|Alexander Gardiner photograph|
from February 5, 1865.
Lincoln’s positive relationships with Jews
Lincoln was known as an honorable person. His racial sensibilities changed over time, although he was consistent in his opposition to slavery, but he was apparently free from some of the sadly common prejudices. For instance, his law partner William Herndon marveled that Lincoln felt positively toward the Irish! From early in his life, Lincoln had friendships with Jews and was known during his presidency as a supporter of Jews. When he was a young man in New Salem, IL, he knew Louis Salzenstein, a storekeeper and trader from nearby Athens IL. Julius Hammerslough of Springfield, IL, who was later one of the planners of the Lincoln Memorial in D.C., was a friend. Others included Abraham Kohn, with whom Lincoln conversed about both Bible and politics, Henry Greenbaum of Chicago, and a few others.
Still another friend was Abraham Jonas, an English settler of Illinois who lived in Quincy. He seems to have met Lincoln in 1838, when they were both involved in Whig politics. Like Lincoln, Jonas later joined the Republican party. During the 1850s Jonah warned Lincoln that he (Lincoln) was supposedly seen at a Know Nothing Party event, which Lincoln (opposed to that nativist movement) vigorously denied. Since Jonas had Southern relatives, he also gave Lincoln a warning about Southern plots against him. Later, four of Jonas' sons served in the confederacy, and when Jonas was dying he asked Lincoln to intervene for his son in a military prison. Lincoln was able to secure the son’s release.
Lincoln's other notable Jewish friend was Isachar Zacharie, also an English immigrant. He met Lincoln in 1862. He was a physician and chiropodist who treated Lincoln’s bad feet. Lincoln also trusted Zacharie to do a little intelligence work for him in New Orleans, probably concerning the city's military circumstance.
There were two notable situations during the war concerning Lincoln and Jews. One was the fact that initially Jews were not allowed to be chaplains in the war. The Volunteer Act of 1861 only made reference to Christian clergy. Ohio congressman Charles Valdingham tried to amend the act to allow Jews, but the amendment was defeated. But soon a Union regiment out of Virginia sought to appoint a rabbi as chaplain, Arnold Fischel of New York, and Jewish publications raised the issue of discrimination when Fischel was turned down. By the end of 1861 Fischel met with Lincoln about the situation. Lincoln then issued several recommendations for improvement of the chaplaincy act, including the need to permit Jews to serve as chaplains, and by July 1862 Congress passed substantially the same amendment as Valdingham had raised earlier. Thus, Jews became chaplains.

Problem to work on:
Please duplicate the part of the passage on Lincoln's ties with Jews that opens with the words containing "Lincoln's other notable" and closes with "city's military circumstance.". The data has no connection to the passage on Lincoln's ties with Jews.

Information supplied:
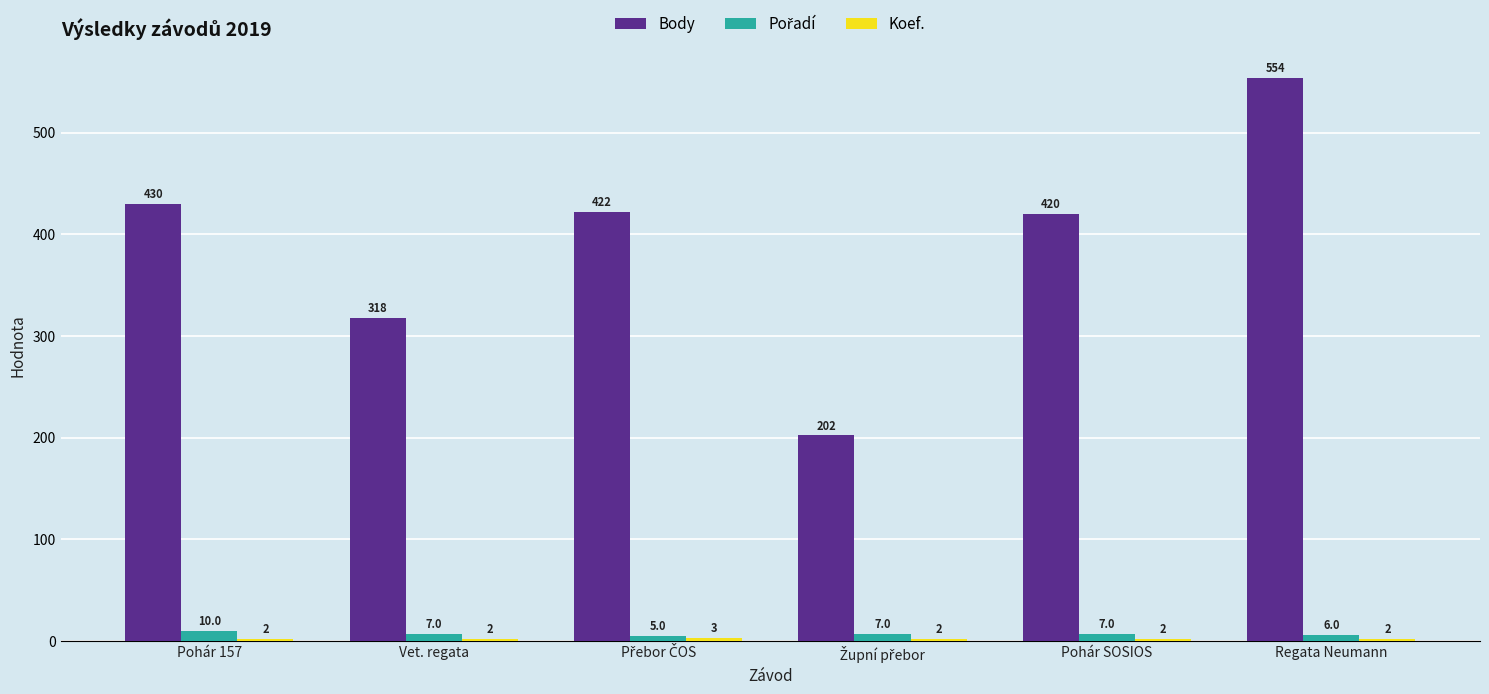

At which label does Body first exceed 422?

Pohár 157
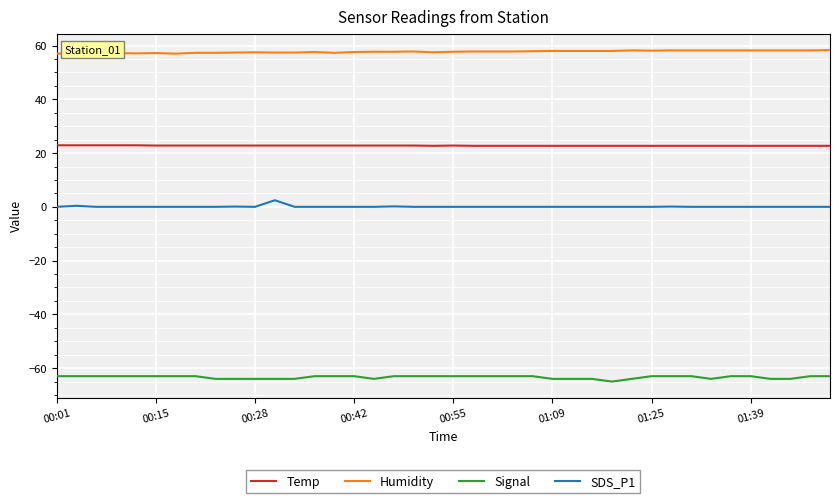

List the series in order of their overall mean, highest first.

Humidity, Temp, SDS_P1, Signal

Expected answer:
Lincoln's other notable Jewish friend was Isachar Zacharie, also an English immigrant. He met Lincoln in 1862. He was a physician and chiropodist who treated Lincoln’s bad feet. Lincoln also trusted Zacharie to do a little intelligence work for him in New Orleans, probably concerning the city's military circumstance.